The Venezuelan government blames much of the country’s financial troubles on obstacles from the United States. Obama labeled Venezuela as a threat to national security in 2015, placing sanctions on Venezuelan officials. President Trump has continued these individual sanctions, freezing the officials’ U.S. assets and barring them from doing business with Americans. The White House has also banned U.S. citizens and banks from buying new bonds from the Venezuelan government or its state-run oil company, and has limited trading of existing bonds with the public sector as well. These sanctions make debt refinancing and restructuring efforts impossible, as they render Venezuela unable to issue new bonds. For example, Vice President Tareck El Aissami, the leader of the Venezuelan restructuring effort, is sanctioned himself as an alleged drug trafficker. Thus, U.S. investment groups—the biggest holders of Venezuelan debt—cannot enter negotiations with him. International bondholders as well fear inadvertently running afoul of U.S. sanctions. This paradox raises questions regarding how serious Maduro is regarding the restructuring effort, with accusations of the government setting up negotiation for failure from the start.
Maduro’s continual support of El Aissami demonstrates that though detrimental, U.S. sanctions have little to no effect on Maduro’s actual policymaking. Individually targeted sanctions don’t impede the Venezuelan government from functioning, nor do they actively affect the sources of income. Currently, PDVSA, the state-run oil company, has been actively cultivating relations with potential new buyers. Namely, both Russia and China have historically relied on Venezuela’s oil wealth to buoy their economy and finance their governments; Russia’s oil company, specifically, already own portions of multiple Venezuelan oil projects, and had in fact just tied up an agreement to renegotiate $3.2 billion of Venezuela’s debt, allowing Venezuela to make minimal repayments on its Russian obligations over the next six years. Additionally, U.S. sanctions fail to account for the ongoing humanitarian crisis in Venezuela. Maduro, in strategizing how to use its limited cash resources, has consistently chosen to repay foreign debt instead of using revenues for food and medicine imports, mainly seeing as default would stem the influx of foreign currency. The result is a widespread poverty and social unrest.
Sanctions on the oil industry may be the only projected way of forcing Maduro to shift his policies; however, they would simultaneously exacerbate the struggles that the Venezuelan population is undergoing. In considering the possibility of more sanctions, Trump would need international pressure on Venezuela as well, especially in handling the possibility of a refugee crisis in the Latin American region. However, the Latin American community has stood in unanimous condemnation of Trump’s military threats against Venezuela even in their own opposition of Maduro’s regime, demanding the U.S. stay out of regional affairs.

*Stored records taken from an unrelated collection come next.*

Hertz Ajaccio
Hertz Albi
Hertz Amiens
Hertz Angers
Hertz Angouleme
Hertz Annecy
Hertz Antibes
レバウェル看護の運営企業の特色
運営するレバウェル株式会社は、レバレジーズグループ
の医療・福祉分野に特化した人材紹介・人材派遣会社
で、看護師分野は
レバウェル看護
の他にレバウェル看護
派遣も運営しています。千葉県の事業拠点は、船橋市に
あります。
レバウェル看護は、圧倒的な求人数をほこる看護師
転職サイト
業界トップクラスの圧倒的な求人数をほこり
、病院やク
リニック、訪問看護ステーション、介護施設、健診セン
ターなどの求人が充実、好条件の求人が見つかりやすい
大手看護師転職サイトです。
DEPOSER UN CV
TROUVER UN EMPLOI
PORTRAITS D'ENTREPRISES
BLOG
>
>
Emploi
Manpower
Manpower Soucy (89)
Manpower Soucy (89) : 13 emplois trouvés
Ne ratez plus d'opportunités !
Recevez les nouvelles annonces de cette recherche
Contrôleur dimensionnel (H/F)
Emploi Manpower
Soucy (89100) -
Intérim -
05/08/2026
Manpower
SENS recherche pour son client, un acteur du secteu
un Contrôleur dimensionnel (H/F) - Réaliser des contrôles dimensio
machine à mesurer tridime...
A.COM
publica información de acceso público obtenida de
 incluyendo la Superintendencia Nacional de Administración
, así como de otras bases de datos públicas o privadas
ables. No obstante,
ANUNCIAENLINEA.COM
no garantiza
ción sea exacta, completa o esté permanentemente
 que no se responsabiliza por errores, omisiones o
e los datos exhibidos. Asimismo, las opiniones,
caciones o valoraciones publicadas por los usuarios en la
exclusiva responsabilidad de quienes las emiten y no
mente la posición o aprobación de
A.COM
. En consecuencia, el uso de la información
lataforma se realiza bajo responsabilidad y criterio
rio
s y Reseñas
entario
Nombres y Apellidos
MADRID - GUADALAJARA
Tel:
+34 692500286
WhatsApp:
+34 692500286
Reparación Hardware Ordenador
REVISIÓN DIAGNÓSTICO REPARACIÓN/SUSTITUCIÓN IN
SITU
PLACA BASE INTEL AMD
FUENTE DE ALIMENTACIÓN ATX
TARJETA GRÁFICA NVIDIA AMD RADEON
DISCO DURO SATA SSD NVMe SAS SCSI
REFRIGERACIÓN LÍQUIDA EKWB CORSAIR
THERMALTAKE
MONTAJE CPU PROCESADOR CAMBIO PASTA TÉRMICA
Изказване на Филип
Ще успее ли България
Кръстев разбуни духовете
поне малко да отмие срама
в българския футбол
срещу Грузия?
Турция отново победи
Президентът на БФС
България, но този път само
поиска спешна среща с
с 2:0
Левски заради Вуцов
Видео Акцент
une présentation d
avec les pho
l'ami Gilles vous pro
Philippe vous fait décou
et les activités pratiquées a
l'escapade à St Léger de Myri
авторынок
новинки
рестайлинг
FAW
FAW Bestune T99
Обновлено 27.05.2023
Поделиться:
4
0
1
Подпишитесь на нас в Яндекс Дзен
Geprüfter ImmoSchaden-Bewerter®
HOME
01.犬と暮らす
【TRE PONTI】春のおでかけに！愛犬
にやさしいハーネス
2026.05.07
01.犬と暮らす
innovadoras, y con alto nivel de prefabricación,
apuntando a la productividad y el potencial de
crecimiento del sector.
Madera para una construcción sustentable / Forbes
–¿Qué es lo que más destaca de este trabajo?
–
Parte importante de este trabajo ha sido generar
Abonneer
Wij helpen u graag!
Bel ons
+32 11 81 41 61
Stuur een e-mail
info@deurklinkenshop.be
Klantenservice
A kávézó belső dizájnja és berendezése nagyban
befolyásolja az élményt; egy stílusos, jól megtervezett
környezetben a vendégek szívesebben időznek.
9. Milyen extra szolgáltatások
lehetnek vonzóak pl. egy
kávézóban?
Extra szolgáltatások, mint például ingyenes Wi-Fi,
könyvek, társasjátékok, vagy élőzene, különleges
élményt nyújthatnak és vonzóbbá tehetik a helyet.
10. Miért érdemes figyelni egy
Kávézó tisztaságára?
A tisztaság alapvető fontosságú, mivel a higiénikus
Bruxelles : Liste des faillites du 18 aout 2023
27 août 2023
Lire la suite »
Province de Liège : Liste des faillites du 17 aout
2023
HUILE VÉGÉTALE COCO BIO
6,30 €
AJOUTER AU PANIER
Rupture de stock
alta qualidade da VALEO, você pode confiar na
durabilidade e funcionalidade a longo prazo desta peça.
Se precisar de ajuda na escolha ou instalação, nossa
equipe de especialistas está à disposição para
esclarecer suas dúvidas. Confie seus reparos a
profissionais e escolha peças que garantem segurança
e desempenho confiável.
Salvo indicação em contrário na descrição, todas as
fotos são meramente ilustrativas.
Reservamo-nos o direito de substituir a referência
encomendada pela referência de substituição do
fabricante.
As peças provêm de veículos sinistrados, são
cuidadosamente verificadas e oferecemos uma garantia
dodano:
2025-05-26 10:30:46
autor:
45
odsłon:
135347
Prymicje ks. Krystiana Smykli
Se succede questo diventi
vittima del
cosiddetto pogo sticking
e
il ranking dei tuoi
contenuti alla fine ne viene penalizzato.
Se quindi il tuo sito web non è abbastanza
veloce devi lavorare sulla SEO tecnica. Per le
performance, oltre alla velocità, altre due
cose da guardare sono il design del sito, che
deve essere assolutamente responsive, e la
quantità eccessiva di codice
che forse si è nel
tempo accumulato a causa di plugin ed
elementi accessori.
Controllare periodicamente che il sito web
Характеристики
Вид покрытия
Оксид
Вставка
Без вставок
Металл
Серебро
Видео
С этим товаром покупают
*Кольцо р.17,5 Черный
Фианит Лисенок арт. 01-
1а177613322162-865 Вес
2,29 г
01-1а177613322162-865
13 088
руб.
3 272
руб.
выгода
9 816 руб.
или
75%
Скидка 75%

Venezuela spirals deeper into crisis day by day without a comprehensive and substantive response from the government—the EU embargo and sanctions stand only as the latest attempts in promoting policy changes, but elicit no responses other than a harsh censure of western hegemony. The following weeks will prove crucial to the nation’s political, economic, and social health, and the international community stands at attention.